669.
C’est le nombre total d’enfants qui ont été sauvés par Nicholas Winton (Anthony Hopkins & Johnny Flynn) entre les accords de Munich et l’invasion de la Pologne : entre le 30 septembre 1938 et le 1er septembre suivant.
Tout commence quand Winton (1909-2015) part s’occuper des réfugiés tchèques qui ont fui les Sudètes. Si le sort des réfugiés est terrible, lui est plutôt sensible aux sorts des enfants qui n’ont plus tous leurs parents.
Rentré en Angleterre, avec l’aide de sa mère (Helena Bonham Carter), il va remuer le Foreign Office pour faire venir un maximum d’enfants réfugiés. Neuf convois de chemin de fer seront organisés : les huit premiers arriveront, le dernier sera annulé au tout dernier moment, condamnant les enfants – et les autres réfugiés à une mort atroce.
En 1987, la BBC organise une émission spéciale de That’s Life (1) pour lui rendre hommage : il y retrouvera une des enfants qu’il a sauvée. D’autres viendront…
MAGNIFIQUE.
James Hawes revient à son tour sur la période de plomb – les années 1930 en Europe – et met en valeur un de ces anonymes qui ont sauvé des vies, par simple esprit solidaire, sans contrepartie. C’est un véritable travail de titan qui sera effectué par Winton et les autres, au nez et à la barbe des nazis, même s’il regrette de ne pas avoir pu en sauver plus (le dernier convoi comportait 250 enfants).
Mais ce qui marque le plus, c’est très certainement la gratuité de ce geste immense : Winton était un altruiste comme il le raconte à son ami Martin Blake (Jonathan Pryce & Ziggy Heath).
Ce sont donc onze mois qui défilent du fait de l’ampleur de la tâche, qui n’est pas facilitée par l’administration. Seul Leadbetter (Michael Gould) va les aider, un peu à l’encontre de sa hiérarchie.

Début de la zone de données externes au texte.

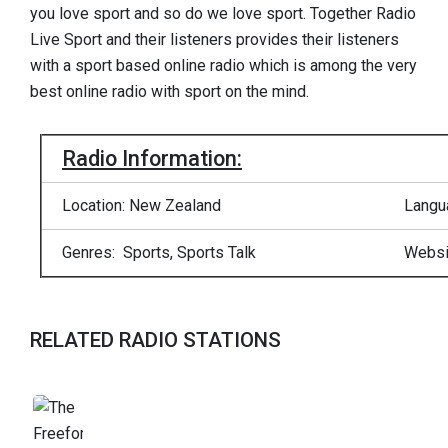
you love sport and so do we love sport. Together Radio
Live Sport and their listeners provides their listeners
with a sport based online radio which is among the very
best online radio with sport on the mind.
Radio Information:
Location: New Zealand
Langu
Genres: Sports, Sports Talk
Websi
RELATED RADIO STATIONS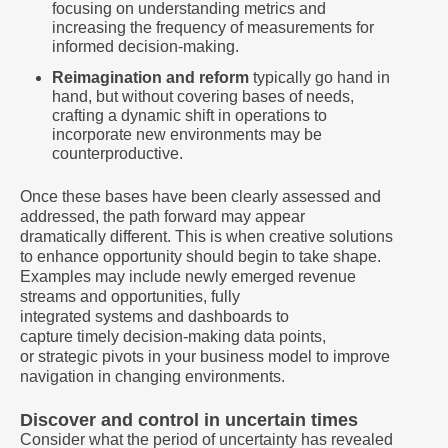
focusing on understanding metrics and
increasing the frequency of measurements for
informed decision-making.
Reimagination and reform
typically go hand in
hand, but without covering bases of needs,
crafting a dynamic shift in operations to
incorporate new environments may be
counterproductive.
Once these bases have been clearly assessed and
addressed, the path forward may appear
dramatically different. This is when creative solutions
to enhance opportunity should begin to take shape.
Examples may include newly emerged revenue
streams and opportunities, fully
integrated systems and dashboards to
capture timely decision-making data points,
or strategic pivots in your business model to improve
navigation in changing environments.
Discover and control in uncertain times
Consider what the period of uncertainty has revealed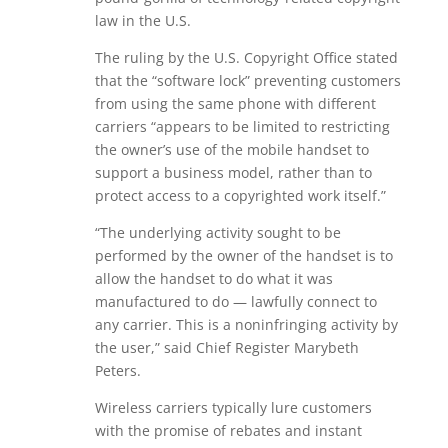
law in the U.S.
The ruling by the U.S. Copyright Office stated
that the “software lock” preventing customers
from using the same phone with different
carriers “appears to be limited to restricting
the owner’s use of the mobile handset to
support a business model, rather than to
protect access to a copyrighted work itself.”
“The underlying activity sought to be
performed by the owner of the handset is to
allow the handset to do what it was
manufactured to do — lawfully connect to
any carrier. This is a noninfringing activity by
the user,” said Chief Register Marybeth
Peters.
Wireless carriers typically lure customers
with the promise of rebates and instant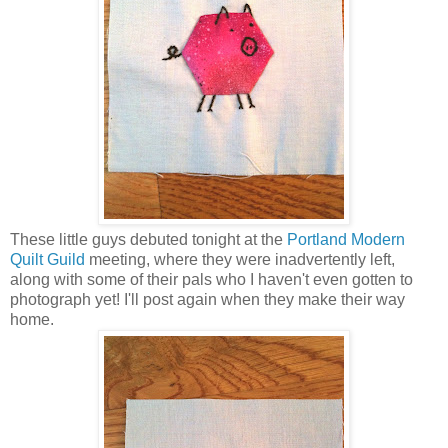
These little guys debuted tonight at the
Portland Modern
Quilt Guild
meeting, where they were inadvertently left,
along with some of their pals who I haven't even gotten to
photograph yet! I'll post again when they make their way
home.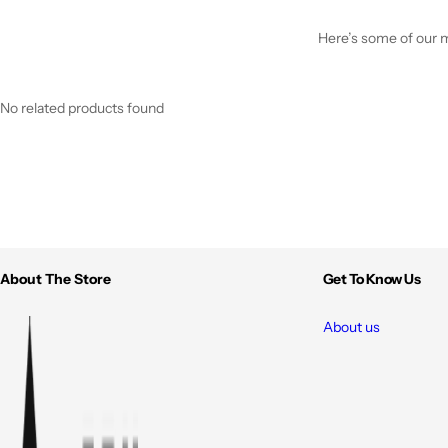
Here’s some of our mo
No related products found
About The Store
Get To Know Us
About us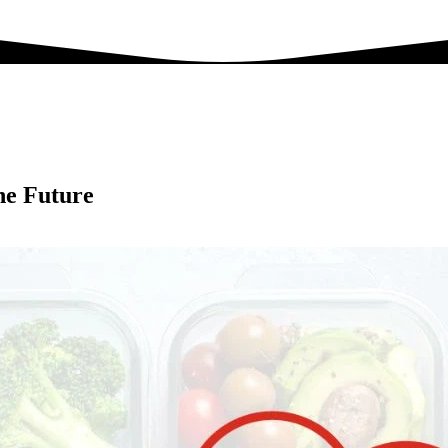
he Future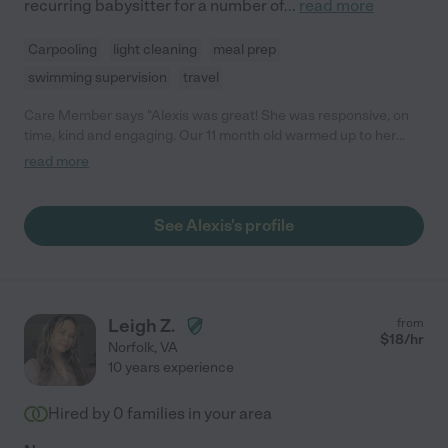
recurring babysitter for a number of
...
read more
Carpooling
light cleaning
meal prep
swimming supervision
travel
Care Member says "Alexis was great! She was responsive, on
time, kind and engaging. Our 11 month old warmed up to her
right away! I would definitely hire Alexis again. 😊"
read more
See Alexis's profile
Leigh Z.
from
$
18
/hr
Norfolk
,
VA
10 years experience
Hired by
0
families in your area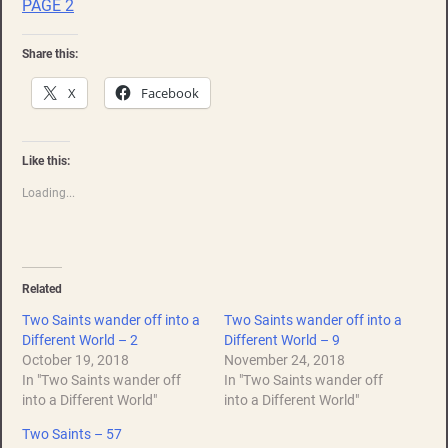
PAGE 2
Share this:
X
Facebook
Like this:
Loading...
Related
Two Saints wander off into a
Two Saints wander off into a
Different World – 2
Different World – 9
October 19, 2018
November 24, 2018
In "Two Saints wander off
In "Two Saints wander off
into a Different World"
into a Different World"
Two Saints – 57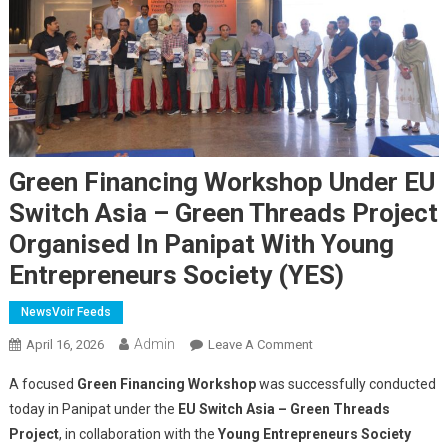
Green Financing Workshop Under EU
Switch Asia – Green Threads Project
Organised In Panipat With Young
Entrepreneurs Society (YES)
NewsVoir Feeds
Admin
On
April 16, 2026
Leave A Comment
Green
A focused
Green Financing Workshop
was successfully conducted
Financing
today in Panipat under the
EU Switch Asia – Green Threads
Workshop
Project
, in collaboration with the
Young Entrepreneurs Society
Under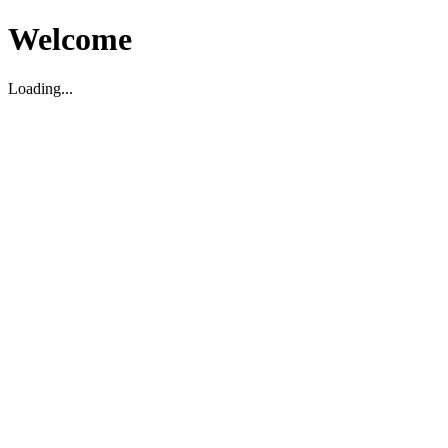
Welcome
Loading...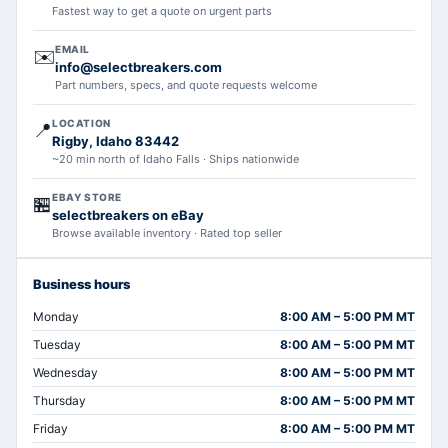
Fastest way to get a quote on urgent parts
EMAIL
✉️
info@selectbreakers.com
Part numbers, specs, and quote requests welcome
LOCATION
📍
Rigby, Idaho 83442
~20 min north of Idaho Falls · Ships nationwide
EBAY STORE
🏪
selectbreakers on eBay
Browse available inventory · Rated top seller
Business hours
Monday
8:00 AM – 5:00 PM MT
Tuesday
8:00 AM – 5:00 PM MT
Wednesday
8:00 AM – 5:00 PM MT
Thursday
8:00 AM – 5:00 PM MT
Friday
8:00 AM – 5:00 PM MT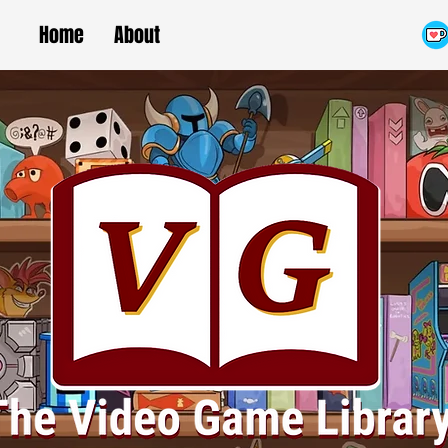
Home
About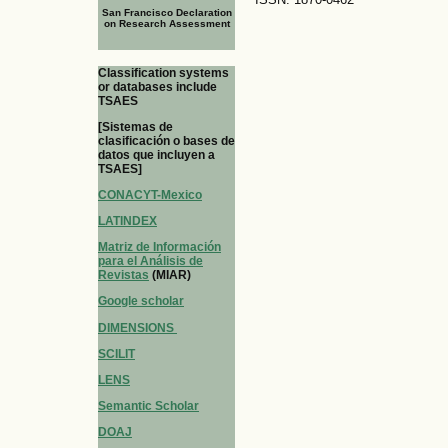
San Francisco Declaration
on Research Assessment
Classification systems
or databases include
TSAES
[Sistemas de
clasificación o bases de
datos que incluyen a
TSAES]
CONACYT-Mexico
LATINDEX
Matriz de Información
para el Análisis de
Revistas
(MIAR)
Google scholar
DIMENSIONS
SCILIT
LENS
Semantic Scholar
DOAJ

Et Anthony Hopkins porte avec brio ce film, tout en subtilité comme il sait le faire, bien loin des divers méchants que nous lui connaissons. Et son personnage, malgré l’immense geste qu’il a pu faire, reste un homme simple et foncièrement bon. Mais cette histoire est avant tout pour lui une façon de finir ce qu’il a commencé cinquante ans plus tôt : sans cesse dans l’action, il n’a jamais pris le temps de véritablement réaliser la portée de son geste. Alors quand il retrouve l’une de ses « préférées » – Vera Diamantova (Frantiska Polakova puis Henrietta Garden) – parce qu’elle aimait, tout comme lui le ski et la natation, le passé lui revient en pleine figure, et s’il arrive – presque – à se contenir, quand il rentre chez lui, « le chagrin lâche la bonde. »
Sur quoi pleure-t-il ? Très certainement ceux qu’il a laissés là-bas, malgré lui.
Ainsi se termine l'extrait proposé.